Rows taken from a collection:
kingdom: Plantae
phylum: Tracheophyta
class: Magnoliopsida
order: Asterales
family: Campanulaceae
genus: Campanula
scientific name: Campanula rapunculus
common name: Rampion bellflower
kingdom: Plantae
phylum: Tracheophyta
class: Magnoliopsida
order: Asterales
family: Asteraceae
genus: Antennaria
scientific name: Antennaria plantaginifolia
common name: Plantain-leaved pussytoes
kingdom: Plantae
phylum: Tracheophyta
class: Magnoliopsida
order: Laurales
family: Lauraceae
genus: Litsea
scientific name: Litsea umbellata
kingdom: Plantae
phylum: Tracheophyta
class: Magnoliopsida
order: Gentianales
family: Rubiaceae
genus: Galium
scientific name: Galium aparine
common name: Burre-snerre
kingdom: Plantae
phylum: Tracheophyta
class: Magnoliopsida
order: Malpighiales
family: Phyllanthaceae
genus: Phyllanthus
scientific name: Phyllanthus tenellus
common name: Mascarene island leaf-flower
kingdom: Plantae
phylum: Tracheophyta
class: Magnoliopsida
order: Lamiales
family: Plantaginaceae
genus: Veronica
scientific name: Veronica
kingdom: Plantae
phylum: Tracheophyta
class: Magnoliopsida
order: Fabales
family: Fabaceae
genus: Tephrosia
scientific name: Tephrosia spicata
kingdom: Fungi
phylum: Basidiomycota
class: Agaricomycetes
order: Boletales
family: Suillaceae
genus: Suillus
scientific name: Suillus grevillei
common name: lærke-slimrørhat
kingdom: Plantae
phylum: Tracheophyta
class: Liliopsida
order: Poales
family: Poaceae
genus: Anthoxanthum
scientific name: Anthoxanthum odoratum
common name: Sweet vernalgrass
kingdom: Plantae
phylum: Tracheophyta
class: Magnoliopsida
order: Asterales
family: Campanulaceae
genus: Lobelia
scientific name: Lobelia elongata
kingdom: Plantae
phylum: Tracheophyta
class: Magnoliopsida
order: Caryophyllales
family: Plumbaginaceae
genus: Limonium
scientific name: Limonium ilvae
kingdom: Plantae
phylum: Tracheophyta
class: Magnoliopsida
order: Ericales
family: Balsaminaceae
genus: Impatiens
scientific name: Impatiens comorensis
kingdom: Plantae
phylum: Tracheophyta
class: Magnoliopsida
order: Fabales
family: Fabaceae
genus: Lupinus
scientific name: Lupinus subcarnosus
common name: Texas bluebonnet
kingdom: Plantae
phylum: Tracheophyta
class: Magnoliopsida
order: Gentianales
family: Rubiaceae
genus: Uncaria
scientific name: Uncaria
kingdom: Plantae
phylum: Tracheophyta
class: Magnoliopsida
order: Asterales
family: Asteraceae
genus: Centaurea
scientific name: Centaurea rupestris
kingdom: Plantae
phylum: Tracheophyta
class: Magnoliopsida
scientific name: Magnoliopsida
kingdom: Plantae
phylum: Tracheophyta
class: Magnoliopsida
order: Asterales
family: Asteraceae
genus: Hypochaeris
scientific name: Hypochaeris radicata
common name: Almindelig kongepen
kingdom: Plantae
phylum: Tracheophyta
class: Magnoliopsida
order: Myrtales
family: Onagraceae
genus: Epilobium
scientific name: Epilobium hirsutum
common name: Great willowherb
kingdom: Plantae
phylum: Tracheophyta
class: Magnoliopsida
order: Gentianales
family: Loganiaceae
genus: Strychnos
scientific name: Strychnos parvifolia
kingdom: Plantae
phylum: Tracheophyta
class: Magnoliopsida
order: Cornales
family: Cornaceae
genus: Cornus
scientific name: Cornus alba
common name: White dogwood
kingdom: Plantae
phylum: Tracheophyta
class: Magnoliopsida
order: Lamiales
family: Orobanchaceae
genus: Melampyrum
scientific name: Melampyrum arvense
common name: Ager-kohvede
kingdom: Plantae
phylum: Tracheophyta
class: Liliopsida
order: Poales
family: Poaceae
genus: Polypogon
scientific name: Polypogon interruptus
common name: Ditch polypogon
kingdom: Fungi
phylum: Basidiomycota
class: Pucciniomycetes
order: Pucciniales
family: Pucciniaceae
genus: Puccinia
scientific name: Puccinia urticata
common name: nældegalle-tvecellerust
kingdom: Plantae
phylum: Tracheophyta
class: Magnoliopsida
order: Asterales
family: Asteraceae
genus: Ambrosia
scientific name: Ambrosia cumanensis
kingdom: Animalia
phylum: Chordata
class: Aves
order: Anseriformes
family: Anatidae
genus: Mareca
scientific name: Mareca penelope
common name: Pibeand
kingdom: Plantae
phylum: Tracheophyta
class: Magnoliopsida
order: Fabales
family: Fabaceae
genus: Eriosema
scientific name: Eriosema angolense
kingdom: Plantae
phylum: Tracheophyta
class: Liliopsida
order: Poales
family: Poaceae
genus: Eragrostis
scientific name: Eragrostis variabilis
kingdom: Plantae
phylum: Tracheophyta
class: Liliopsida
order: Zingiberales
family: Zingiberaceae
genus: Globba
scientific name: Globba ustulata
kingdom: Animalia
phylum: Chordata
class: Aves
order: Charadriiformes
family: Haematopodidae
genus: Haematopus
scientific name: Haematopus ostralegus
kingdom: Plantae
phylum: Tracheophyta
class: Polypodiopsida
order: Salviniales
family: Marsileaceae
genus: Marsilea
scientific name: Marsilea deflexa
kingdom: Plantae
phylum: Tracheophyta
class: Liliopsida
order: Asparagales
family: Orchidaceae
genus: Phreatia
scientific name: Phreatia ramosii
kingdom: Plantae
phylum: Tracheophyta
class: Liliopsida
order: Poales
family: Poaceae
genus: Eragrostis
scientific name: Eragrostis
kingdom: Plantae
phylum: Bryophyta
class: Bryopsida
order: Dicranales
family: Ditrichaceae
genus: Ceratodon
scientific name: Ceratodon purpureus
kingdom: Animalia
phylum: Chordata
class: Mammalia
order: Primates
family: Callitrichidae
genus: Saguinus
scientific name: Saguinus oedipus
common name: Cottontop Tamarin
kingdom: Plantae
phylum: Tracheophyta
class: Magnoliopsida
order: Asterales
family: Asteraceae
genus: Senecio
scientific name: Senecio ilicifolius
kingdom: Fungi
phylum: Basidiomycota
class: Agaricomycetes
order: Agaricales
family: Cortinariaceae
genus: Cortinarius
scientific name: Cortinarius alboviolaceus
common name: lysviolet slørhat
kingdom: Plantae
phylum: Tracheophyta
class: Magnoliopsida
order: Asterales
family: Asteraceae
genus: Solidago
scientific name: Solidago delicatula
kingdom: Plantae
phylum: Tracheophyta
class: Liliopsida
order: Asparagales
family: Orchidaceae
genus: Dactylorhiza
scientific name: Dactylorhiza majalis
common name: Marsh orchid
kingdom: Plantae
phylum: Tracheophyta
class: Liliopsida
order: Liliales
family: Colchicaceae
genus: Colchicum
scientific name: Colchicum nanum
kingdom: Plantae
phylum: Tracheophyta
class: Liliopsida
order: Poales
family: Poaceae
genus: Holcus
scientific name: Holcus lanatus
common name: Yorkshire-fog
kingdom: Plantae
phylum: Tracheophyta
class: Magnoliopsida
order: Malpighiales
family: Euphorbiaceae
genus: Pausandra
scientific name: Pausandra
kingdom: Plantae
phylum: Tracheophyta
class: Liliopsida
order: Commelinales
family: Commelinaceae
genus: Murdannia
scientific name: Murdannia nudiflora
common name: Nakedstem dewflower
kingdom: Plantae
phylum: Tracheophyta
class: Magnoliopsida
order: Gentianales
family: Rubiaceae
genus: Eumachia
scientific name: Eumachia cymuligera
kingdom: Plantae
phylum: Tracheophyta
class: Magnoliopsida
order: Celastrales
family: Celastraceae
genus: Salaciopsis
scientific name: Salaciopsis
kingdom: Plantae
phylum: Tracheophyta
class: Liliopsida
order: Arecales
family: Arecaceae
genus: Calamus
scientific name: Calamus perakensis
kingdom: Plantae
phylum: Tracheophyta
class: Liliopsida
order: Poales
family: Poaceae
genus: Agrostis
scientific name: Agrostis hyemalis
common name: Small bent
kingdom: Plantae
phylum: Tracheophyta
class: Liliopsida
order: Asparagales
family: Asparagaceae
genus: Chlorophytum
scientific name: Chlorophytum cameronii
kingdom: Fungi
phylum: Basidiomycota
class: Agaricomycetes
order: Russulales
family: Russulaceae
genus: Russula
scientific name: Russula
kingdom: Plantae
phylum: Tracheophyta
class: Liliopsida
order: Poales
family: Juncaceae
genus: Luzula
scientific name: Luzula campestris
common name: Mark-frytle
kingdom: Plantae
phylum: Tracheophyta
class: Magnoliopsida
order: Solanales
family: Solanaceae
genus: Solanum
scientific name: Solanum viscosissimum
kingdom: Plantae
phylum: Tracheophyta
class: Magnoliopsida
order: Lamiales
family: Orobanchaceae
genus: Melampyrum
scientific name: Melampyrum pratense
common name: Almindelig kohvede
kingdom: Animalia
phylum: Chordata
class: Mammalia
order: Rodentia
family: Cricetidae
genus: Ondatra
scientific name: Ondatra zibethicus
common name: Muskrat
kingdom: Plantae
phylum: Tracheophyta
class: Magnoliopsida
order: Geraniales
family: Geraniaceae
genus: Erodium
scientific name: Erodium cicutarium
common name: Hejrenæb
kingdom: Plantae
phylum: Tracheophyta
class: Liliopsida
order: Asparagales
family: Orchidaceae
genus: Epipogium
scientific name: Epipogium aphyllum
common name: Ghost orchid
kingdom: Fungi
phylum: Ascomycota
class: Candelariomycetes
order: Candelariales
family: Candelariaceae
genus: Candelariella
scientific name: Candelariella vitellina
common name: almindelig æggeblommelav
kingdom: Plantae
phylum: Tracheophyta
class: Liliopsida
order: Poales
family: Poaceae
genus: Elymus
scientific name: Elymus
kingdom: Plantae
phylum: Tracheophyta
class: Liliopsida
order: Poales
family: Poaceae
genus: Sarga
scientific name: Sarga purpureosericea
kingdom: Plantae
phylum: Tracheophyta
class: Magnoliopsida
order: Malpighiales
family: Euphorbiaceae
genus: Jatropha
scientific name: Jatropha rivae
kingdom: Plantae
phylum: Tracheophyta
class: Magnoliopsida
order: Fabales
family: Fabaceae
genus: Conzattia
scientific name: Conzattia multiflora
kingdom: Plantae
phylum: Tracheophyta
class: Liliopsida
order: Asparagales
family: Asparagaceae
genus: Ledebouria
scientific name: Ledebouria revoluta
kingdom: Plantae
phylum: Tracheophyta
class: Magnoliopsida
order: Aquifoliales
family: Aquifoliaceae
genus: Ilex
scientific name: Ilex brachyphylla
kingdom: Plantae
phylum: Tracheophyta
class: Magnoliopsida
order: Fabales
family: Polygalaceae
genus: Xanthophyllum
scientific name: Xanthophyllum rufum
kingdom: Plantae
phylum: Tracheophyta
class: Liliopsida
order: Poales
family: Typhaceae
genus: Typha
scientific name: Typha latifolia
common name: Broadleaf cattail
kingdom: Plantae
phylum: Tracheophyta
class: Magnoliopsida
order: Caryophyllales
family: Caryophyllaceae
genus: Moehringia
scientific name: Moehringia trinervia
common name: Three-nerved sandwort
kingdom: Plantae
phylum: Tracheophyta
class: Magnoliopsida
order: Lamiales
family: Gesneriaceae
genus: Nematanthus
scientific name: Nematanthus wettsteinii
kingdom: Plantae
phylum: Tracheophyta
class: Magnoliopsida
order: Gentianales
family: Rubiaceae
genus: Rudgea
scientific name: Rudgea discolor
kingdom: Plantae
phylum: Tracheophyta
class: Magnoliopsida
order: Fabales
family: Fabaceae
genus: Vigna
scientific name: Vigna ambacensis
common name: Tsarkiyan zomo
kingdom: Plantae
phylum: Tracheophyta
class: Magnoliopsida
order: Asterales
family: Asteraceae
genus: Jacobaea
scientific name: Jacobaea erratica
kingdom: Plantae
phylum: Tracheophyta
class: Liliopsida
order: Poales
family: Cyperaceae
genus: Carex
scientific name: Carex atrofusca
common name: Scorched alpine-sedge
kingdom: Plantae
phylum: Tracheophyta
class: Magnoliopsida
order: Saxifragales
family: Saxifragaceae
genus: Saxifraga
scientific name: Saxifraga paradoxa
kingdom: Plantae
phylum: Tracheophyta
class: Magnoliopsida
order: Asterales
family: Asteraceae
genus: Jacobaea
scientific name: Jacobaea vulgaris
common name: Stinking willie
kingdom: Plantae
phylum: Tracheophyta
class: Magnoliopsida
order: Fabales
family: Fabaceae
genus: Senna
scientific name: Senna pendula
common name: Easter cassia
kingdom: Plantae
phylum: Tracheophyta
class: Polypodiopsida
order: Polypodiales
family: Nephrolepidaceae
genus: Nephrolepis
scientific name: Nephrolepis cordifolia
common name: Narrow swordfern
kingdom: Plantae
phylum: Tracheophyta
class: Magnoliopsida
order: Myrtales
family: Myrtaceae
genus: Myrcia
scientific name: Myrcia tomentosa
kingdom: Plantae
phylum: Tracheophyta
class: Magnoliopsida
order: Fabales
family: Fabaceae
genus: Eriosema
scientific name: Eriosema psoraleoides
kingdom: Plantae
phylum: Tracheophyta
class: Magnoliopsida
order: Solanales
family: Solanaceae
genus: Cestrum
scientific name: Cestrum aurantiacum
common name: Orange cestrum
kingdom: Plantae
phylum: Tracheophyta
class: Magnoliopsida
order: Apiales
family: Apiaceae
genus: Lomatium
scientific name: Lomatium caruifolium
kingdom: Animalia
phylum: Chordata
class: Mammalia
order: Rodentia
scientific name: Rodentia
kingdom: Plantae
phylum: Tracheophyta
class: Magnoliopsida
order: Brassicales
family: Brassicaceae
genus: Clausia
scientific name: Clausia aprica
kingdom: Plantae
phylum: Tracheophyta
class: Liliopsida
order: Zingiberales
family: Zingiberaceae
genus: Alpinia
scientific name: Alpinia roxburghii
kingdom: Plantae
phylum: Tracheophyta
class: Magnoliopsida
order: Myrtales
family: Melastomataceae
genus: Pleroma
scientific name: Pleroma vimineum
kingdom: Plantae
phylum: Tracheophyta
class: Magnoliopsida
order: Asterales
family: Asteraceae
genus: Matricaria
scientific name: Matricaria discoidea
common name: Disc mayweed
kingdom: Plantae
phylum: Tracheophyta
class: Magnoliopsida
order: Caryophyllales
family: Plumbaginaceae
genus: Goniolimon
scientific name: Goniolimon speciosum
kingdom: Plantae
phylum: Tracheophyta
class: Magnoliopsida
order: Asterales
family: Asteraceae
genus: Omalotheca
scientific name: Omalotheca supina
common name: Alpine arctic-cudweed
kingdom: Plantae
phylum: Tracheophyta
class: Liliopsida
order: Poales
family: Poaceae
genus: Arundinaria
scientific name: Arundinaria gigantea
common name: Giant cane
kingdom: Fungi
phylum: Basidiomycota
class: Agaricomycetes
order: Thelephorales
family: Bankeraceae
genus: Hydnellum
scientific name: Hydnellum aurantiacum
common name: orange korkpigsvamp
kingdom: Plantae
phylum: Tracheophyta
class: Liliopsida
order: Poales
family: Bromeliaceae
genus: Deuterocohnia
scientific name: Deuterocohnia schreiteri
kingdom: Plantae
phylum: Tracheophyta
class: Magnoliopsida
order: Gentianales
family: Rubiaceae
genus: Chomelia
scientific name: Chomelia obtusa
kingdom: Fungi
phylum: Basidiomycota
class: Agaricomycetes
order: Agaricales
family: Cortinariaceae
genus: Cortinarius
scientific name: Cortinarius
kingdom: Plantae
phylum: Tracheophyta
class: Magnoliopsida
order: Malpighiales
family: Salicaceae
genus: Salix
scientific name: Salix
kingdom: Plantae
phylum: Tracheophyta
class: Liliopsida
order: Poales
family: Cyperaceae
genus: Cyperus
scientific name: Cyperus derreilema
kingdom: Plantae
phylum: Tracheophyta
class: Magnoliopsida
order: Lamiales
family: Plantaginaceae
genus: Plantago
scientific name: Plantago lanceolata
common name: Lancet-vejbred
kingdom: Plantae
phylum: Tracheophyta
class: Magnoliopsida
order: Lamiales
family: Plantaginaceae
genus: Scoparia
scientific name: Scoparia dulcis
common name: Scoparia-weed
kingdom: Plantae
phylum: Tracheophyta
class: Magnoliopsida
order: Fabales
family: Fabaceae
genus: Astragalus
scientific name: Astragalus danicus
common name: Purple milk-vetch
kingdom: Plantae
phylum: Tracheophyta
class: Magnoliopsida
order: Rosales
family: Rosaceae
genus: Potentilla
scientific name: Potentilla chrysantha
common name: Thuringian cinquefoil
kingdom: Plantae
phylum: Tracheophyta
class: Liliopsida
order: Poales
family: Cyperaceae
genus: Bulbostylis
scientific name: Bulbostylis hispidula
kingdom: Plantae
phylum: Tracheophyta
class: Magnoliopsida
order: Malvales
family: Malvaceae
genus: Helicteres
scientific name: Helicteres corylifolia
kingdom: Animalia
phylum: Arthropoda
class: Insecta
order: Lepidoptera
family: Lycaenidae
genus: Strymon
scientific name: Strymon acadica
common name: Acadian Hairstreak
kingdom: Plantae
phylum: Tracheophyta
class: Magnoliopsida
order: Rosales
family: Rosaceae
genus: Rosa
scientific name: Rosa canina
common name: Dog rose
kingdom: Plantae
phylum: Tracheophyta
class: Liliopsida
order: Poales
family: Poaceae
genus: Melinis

YOUR GOAL → Count the lines in the rows above: how many contain the string "Eragrostis"? Give only the number.

THE SOLUTION → 4